Work to be completed -
State only how many lines of the records contain the string "successful".

The data -
#####
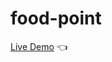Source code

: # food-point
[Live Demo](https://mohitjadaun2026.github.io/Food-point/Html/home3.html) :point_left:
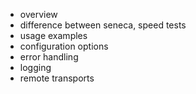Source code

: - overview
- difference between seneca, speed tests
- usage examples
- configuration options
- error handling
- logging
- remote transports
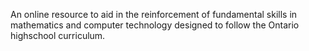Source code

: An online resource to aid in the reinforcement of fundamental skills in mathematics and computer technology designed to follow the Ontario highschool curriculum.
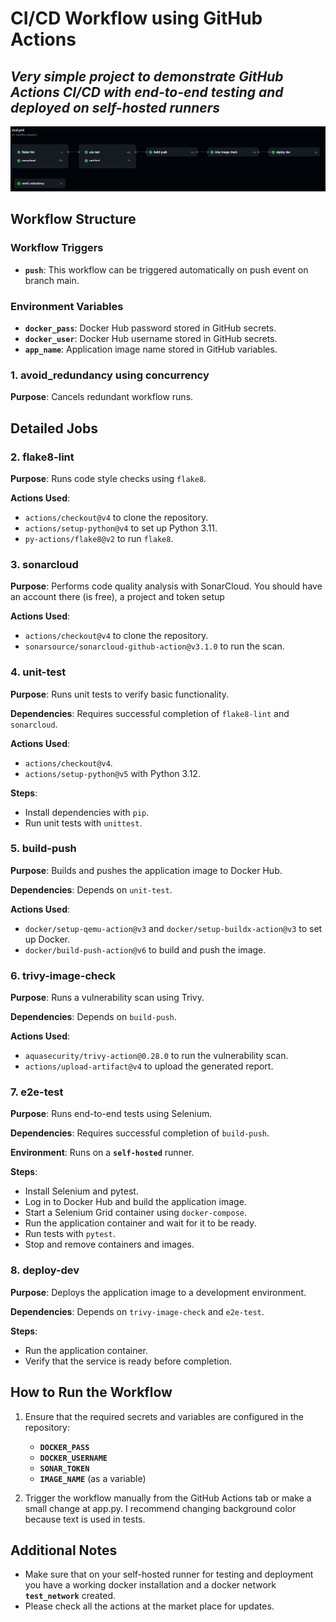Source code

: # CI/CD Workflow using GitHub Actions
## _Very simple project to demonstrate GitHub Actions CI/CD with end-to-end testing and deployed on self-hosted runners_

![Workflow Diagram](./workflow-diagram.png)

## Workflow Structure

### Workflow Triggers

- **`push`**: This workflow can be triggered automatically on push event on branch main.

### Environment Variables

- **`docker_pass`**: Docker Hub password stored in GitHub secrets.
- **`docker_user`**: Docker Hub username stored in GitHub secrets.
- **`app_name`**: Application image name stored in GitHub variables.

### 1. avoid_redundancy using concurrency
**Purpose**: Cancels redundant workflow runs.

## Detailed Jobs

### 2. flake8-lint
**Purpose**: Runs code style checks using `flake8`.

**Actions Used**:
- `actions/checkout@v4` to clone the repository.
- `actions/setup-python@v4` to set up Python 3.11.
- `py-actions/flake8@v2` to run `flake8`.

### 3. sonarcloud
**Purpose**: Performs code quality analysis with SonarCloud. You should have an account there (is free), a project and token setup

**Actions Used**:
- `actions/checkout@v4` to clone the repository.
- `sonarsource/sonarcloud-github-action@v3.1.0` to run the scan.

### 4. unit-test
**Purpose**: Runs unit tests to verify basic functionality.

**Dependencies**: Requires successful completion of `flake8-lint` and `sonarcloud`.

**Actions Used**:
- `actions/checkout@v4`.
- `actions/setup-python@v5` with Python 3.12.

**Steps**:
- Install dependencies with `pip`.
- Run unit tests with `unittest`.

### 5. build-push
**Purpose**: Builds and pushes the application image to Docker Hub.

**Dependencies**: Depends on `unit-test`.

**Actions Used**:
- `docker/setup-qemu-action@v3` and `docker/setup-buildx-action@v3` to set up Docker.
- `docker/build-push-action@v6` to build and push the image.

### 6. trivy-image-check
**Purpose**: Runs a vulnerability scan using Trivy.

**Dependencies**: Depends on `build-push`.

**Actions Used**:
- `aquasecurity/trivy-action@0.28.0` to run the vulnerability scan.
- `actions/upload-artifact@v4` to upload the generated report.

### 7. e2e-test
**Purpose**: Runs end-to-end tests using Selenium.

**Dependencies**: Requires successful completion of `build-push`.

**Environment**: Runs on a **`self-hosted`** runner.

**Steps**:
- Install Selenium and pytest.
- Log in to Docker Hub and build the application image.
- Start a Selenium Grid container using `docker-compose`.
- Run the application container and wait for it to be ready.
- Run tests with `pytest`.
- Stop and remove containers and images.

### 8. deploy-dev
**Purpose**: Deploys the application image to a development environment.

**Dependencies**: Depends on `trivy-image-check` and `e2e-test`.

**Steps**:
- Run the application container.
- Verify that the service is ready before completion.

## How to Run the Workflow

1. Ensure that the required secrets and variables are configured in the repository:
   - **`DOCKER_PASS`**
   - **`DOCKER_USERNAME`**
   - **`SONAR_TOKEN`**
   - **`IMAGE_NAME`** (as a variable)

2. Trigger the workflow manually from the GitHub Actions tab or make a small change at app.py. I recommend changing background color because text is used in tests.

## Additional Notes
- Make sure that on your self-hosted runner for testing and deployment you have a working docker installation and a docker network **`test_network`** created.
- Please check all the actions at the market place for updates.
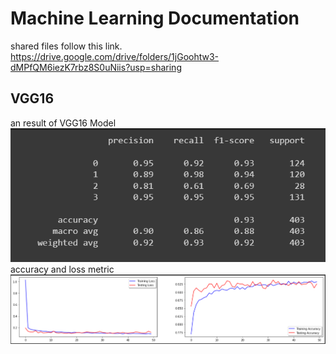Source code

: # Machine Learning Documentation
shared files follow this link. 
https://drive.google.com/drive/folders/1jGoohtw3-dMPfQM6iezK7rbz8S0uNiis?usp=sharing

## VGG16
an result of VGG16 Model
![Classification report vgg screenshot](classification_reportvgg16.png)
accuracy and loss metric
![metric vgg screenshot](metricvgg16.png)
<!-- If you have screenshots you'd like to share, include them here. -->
#####
Result of this exercise -
2